What is being asked -
Of the records that follow, copy only the lines from the line containing "Transport to authorized" to the line containing "This document is", both included, exactly as written.

Dataset entries:
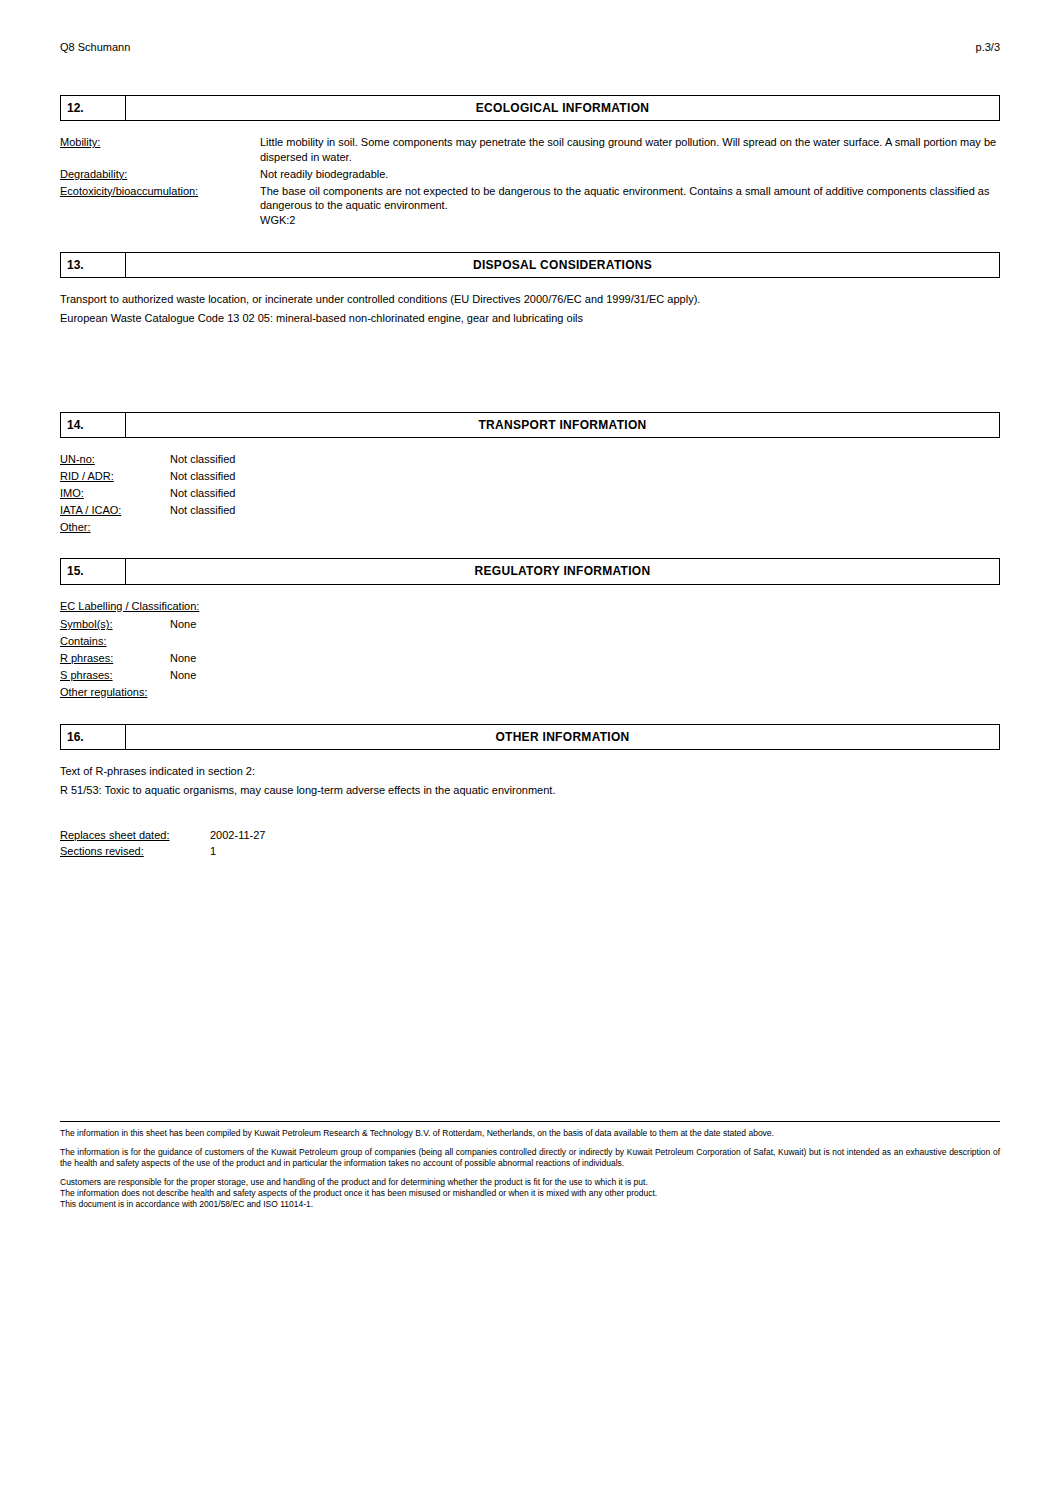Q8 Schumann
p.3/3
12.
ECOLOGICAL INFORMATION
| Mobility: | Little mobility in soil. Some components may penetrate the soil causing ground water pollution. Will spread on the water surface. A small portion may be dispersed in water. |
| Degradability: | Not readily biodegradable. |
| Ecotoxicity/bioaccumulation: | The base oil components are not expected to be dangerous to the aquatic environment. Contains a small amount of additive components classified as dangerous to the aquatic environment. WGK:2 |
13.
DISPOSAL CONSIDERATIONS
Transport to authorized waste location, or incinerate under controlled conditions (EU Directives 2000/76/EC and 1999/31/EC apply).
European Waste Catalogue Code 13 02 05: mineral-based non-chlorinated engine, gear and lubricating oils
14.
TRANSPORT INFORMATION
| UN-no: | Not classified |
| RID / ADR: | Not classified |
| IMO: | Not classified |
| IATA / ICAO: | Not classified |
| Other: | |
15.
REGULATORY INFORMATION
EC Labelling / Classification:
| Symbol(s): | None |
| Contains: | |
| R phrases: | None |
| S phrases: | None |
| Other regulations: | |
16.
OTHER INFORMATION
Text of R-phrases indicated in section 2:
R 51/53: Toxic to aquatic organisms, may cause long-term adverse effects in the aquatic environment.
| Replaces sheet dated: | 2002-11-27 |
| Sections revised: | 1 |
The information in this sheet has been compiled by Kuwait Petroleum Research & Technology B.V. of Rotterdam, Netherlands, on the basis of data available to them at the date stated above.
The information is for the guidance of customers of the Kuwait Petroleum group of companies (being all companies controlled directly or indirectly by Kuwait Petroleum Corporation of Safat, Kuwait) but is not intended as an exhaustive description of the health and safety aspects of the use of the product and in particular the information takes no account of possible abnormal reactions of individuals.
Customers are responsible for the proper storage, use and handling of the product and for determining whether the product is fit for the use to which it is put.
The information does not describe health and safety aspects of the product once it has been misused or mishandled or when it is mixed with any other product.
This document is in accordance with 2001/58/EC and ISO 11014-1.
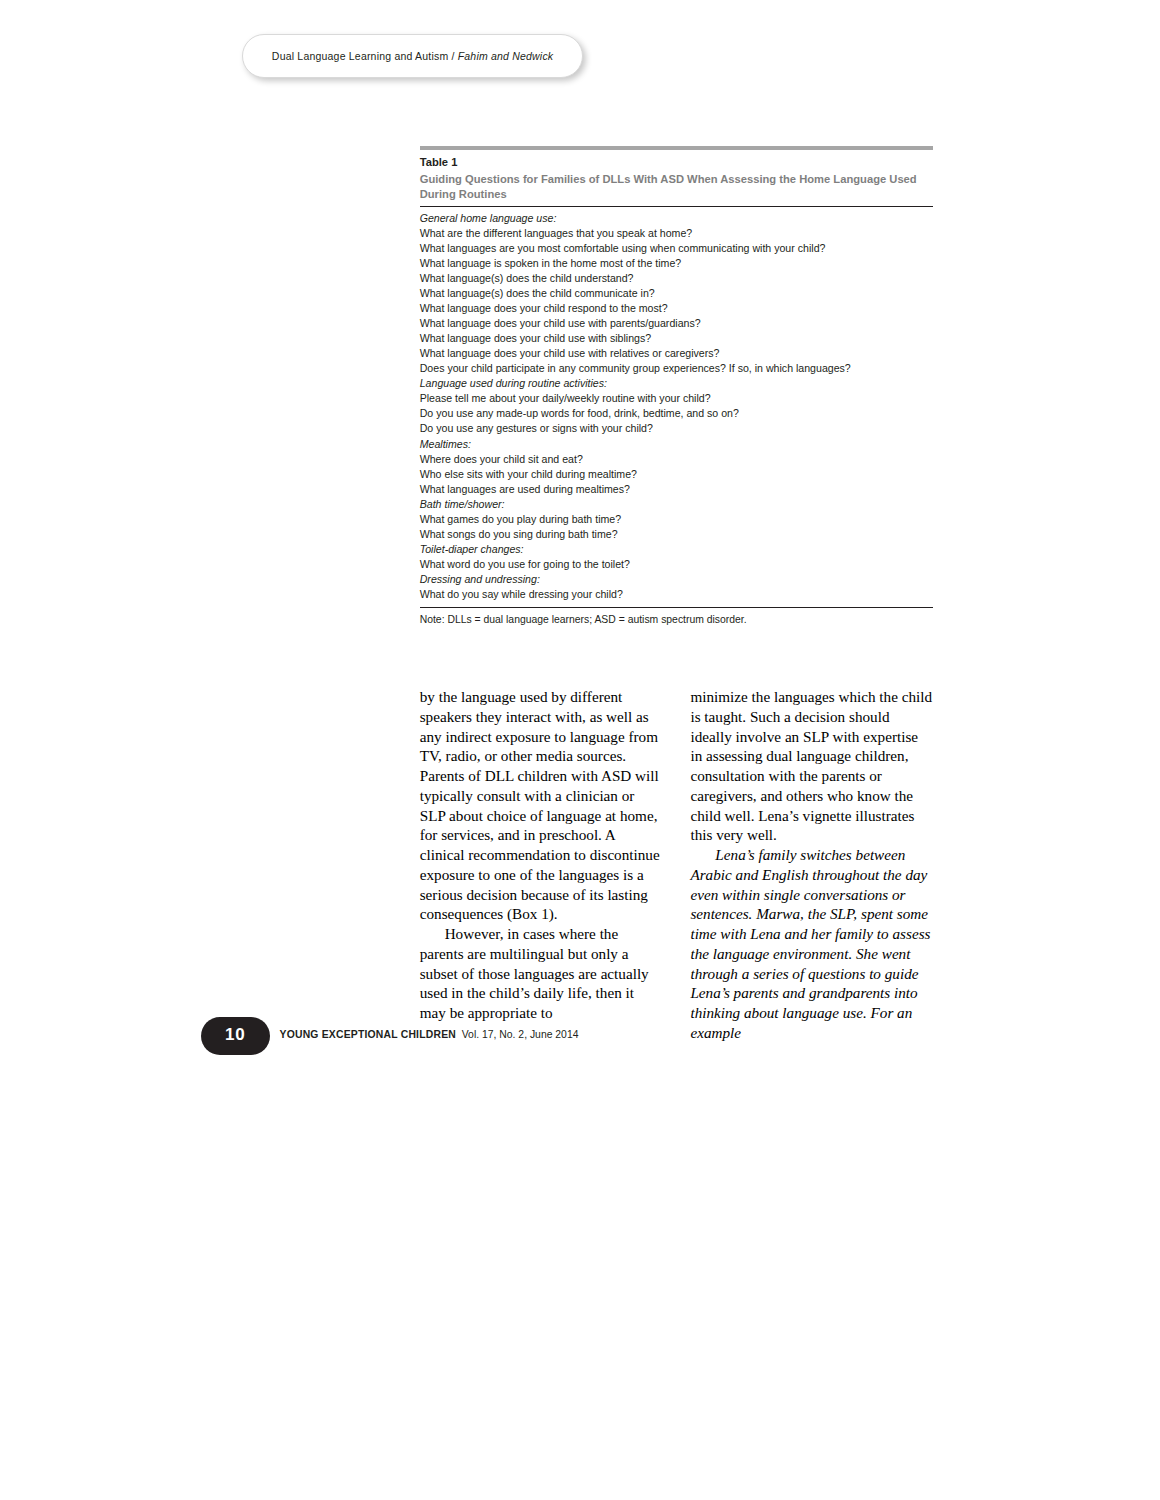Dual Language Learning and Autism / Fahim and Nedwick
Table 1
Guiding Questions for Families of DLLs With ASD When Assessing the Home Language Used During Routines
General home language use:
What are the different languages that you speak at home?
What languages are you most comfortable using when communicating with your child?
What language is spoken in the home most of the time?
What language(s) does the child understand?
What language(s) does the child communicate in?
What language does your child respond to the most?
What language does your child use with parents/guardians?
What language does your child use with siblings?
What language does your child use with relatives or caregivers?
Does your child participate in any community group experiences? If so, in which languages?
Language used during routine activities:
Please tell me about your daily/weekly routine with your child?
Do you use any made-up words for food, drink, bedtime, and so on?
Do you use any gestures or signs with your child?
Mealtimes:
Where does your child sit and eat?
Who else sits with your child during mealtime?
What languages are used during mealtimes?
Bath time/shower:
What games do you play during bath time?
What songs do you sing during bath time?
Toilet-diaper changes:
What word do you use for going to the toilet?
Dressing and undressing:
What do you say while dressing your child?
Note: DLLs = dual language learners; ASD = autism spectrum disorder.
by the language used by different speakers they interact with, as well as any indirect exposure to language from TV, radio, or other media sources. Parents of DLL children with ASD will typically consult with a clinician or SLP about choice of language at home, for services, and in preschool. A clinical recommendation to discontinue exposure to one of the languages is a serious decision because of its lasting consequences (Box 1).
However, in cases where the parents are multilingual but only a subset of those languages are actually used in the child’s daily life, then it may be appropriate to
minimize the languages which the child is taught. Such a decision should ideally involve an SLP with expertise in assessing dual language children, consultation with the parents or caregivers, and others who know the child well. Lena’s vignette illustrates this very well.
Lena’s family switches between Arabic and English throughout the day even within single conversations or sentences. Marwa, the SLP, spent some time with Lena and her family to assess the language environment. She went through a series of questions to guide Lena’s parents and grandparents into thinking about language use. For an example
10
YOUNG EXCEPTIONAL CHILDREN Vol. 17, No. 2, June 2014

Answer for this exercise -
Transport to authorized waste location, or incinerate under controlled conditions (EU Directives 2000/76/EC and 1999/31/EC apply).
European Waste Catalogue Code 13 02 05: mineral-based non-chlorinated engine, gear and lubricating oils
14.
TRANSPORT INFORMATION
| UN-no: | Not classified |
| RID / ADR: | Not classified |
| IMO: | Not classified |
| IATA / ICAO: | Not classified |
| Other: | |
15.
REGULATORY INFORMATION
EC Labelling / Classification:
| Symbol(s): | None |
| Contains: | |
| R phrases: | None |
| S phrases: | None |
| Other regulations: | |
16.
OTHER INFORMATION
Text of R-phrases indicated in section 2:
R 51/53: Toxic to aquatic organisms, may cause long-term adverse effects in the aquatic environment.
| Replaces sheet dated: | 2002-11-27 |
| Sections revised: | 1 |
The information in this sheet has been compiled by Kuwait Petroleum Research & Technology B.V. of Rotterdam, Netherlands, on the basis of data available to them at the date stated above.
The information is for the guidance of customers of the Kuwait Petroleum group of companies (being all companies controlled directly or indirectly by Kuwait Petroleum Corporation of Safat, Kuwait) but is not intended as an exhaustive description of the health and safety aspects of the use of the product and in particular the information takes no account of possible abnormal reactions of individuals.
Customers are responsible for the proper storage, use and handling of the product and for determining whether the product is fit for the use to which it is put.
The information does not describe health and safety aspects of the product once it has been misused or mishandled or when it is mixed with any other product.
This document is in accordance with 2001/58/EC and ISO 11014-1.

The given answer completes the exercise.